As for the MicroWiki forums, versus long-term trends, the perceived drop in activity is not significant, suggesting concerns are misplaced. Post-per-day averages in September and October, based on Akihonaomi’s reported statistics, remained 2- and 4-times the long-term post-per-day average of 3.18, respectively. A cursory view of the forums through November indicate another, relatively, healthy month.

That the bottom of activity in the community is so much below that recently seen appears to validate the natural ebb and flow cycle to which Mejakhansk referred, as opposed to a more concerning structural problem.

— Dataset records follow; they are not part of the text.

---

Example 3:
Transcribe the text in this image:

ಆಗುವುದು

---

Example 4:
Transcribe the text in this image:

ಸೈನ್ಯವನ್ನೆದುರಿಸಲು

GUM activity raises wider concern

Locally-developed game launched

LUCÍUSU – The first computer game to be developed based on a part of Micras culture since the turn of the millennium has been released.

The Ballad of Old Lake Morovia: Part One was developed by Passio-Corum founder and leader Queen Esper (formerly known as Opyeme Time) and incorporates the story of fictional-pirate Captain Ismael Hatch, who plundered the Strait of Haifa on Micras. In the game, the user, playing Hatch, is a pawn of the Lake Morovia Blockade Fund who learns of dark, insidious forces that control the Strait while on Black Hatch Island.

The game was developed using RPG Maker MV and is available for download on both Windows and Linux.

It is the first major game developed based on a Micras theme since the popular Control of Destiny Series that incorporated the Shirerithian religion of Soloralism nearly 15-years ago.